O Projeto de Lei 5570/2019, de autoria do deputado federal Zé Neto (PT-BA), propõe destinar parte dos recursos do Fundo de Amparo ao Trabalhador (FAT) para financiar veículos utilizados no transporte coletivo de passageiros, incluindo o serviço de táxi, com condições mais vantajosas do que as praticadas pelos bancos privados.
A proposta altera a Lei 7.998/1990 para prever que parte do montante do FAT destinado a programas de desenvolvimento econômico seja aplicada em linhas de crédito específicas para a compra de veículos como táxis, micro-ônibus e vans regulares. A justificativa é fomentar a geração de emprego e renda, renovar frotas, melhorar a qualidade do serviço e fortalecer o setor.
Segundo o texto, já existe destinação de recursos do FAT para o financiamento de veículos para táxi, mas a lei não especifica claramente essa prioridade nem contempla de forma ampla outros modais complementares de transporte.
Apesar da relevância, o PL está parado desde maio de 2021, quando o requerimento para tramitar conjuntamente com outro projeto foi indeferido pela Mesa Diretora da Câmara.

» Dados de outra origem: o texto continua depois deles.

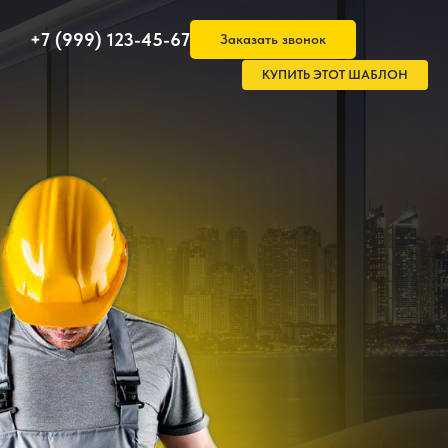
+7 (999) 123-45-67
Заказать звонок
КУПИТЬ ЭТОТ ШАБЛОН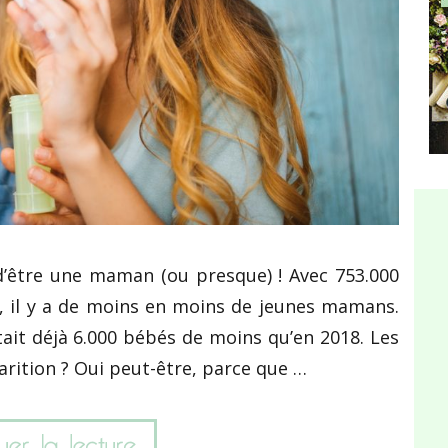
 d’être une maman (ou presque) ! Avec 753.000
e, il y a de moins en moins de jeunes mamans.
ait déjà 6.000 bébés de moins qu’en 2018. Les
arition ? Oui peut-être, parce que …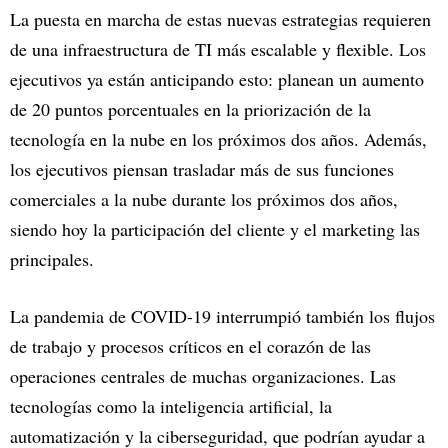
La puesta en marcha de estas nuevas estrategias requieren
de una infraestructura de TI más escalable y flexible. Los
ejecutivos ya están anticipando esto: planean un aumento
de 20 puntos porcentuales en la priorización de la
tecnología en la nube en los próximos dos años. Además,
los ejecutivos piensan trasladar más de sus funciones
comerciales a la nube durante los próximos dos años,
siendo hoy la participación del cliente y el marketing las
principales.
La pandemia de COVID-19 interrumpió también los flujos
de trabajo y procesos críticos en el corazón de las
operaciones centrales de muchas organizaciones. Las
tecnologías como la inteligencia artificial, la
automatización y la ciberseguridad, que podrían ayudar a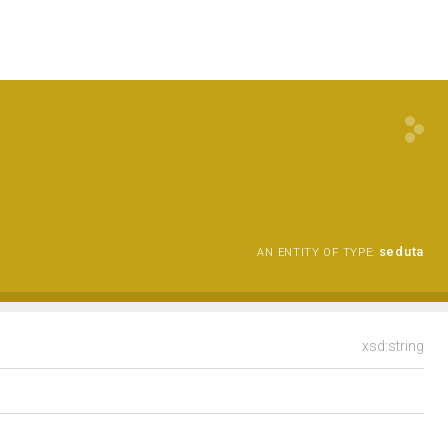
seduta
AN ENTITY OF TYPE:
xsd:string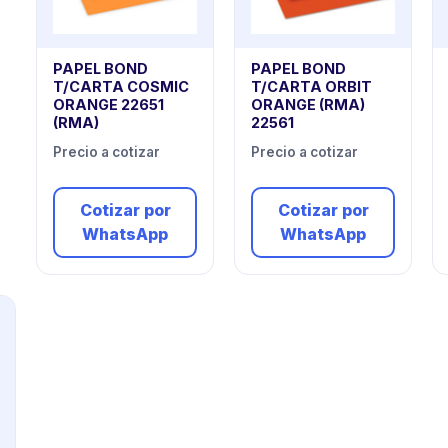
PAPEL BOND
PAPEL BOND
T/CARTA COSMIC
T/CARTA ORBIT
ORANGE 22651
ORANGE (RMA)
(RMA)
22561
Precio a cotizar
Precio a cotizar
Cotizar por
Cotizar por
WhatsApp
WhatsApp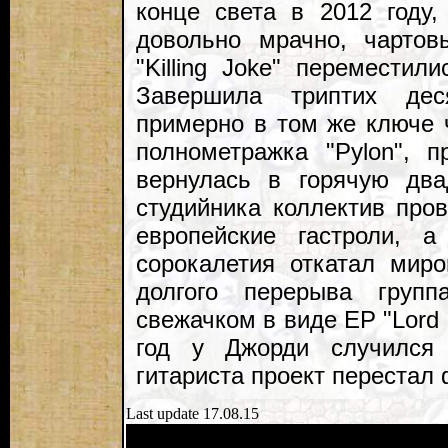
конце света в 2012 году,
довольно мрачно, чартов
"Killing Joke" переместил
Завершила триптих дес
примерно в том же ключе 
полнометражка "Pylon", 
вернулась в горячую два
студийника коллектив про
европейские гастроли, а
сорокалетия откатал миро
долгого перерыва групп
свежачком в виде EP "Lord
год у Джорди случился 
гитариста проект перестал
Last update 17.08.15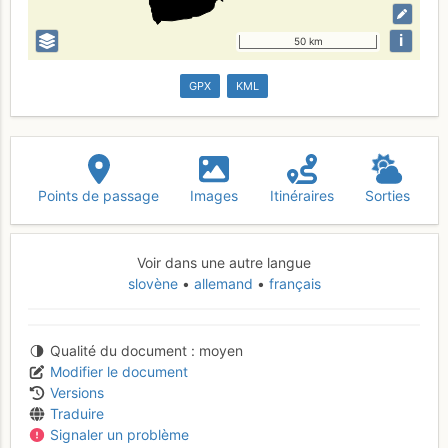
i
50 km
GPX
KML
Points de passage
Images
Itinéraires
Sorties
Voir dans une autre langue
slovène
allemand
français
Qualité du document
moyen
Modifier le document
Versions
Traduire
Signaler un problème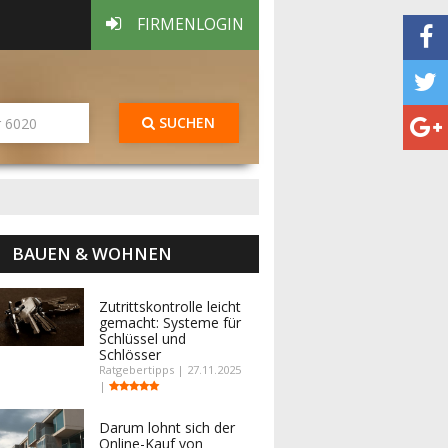
FIRMENLOGIN
SUCHEN
BAUEN & WOHNEN
Zutrittskontrolle leicht
gemacht: Systeme für
Schlüssel und
Schlösser
Ratgebertipps | 27.11.2025
|
Darum lohnt sich der
Online-Kauf von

Desde então, não houve avanços, o que preocupa a categoria, já que o acesso a linhas de crédito mais baratas é uma demanda frequente de taxistas de todo o Brasil, que enfrentam dificuldades para financiar seus veículos com juros acessíveis.
Atualmente, o FAT Taxista ainda existe como fundo, mas a linha de crédito específica para taxistas, operada pelo Banco do Brasil, teve sua vigência encerrada em 31 de dezembro de 2022, conforme a Resolução 926/2021 do Conselho Deliberativo do Fundo de Amparo ao Trabalhador (Codefat).
Essa linha de crédito tinha como objetivo financiar a renovação da frota de táxis no país, utilizando recursos do FAT, permitindo o financiamento de veículos novos de fabricação nacional, destinados à atividade de taxista, com prazo de até 60 meses e teto financiável de até R$ 60 mil.
Para muitos profissionais, a aprovação dessa proposta poderia representar um alívio financeiro importante e incentivar a modernização da frota, contribuindo também para um transporte mais seguro e eficiente.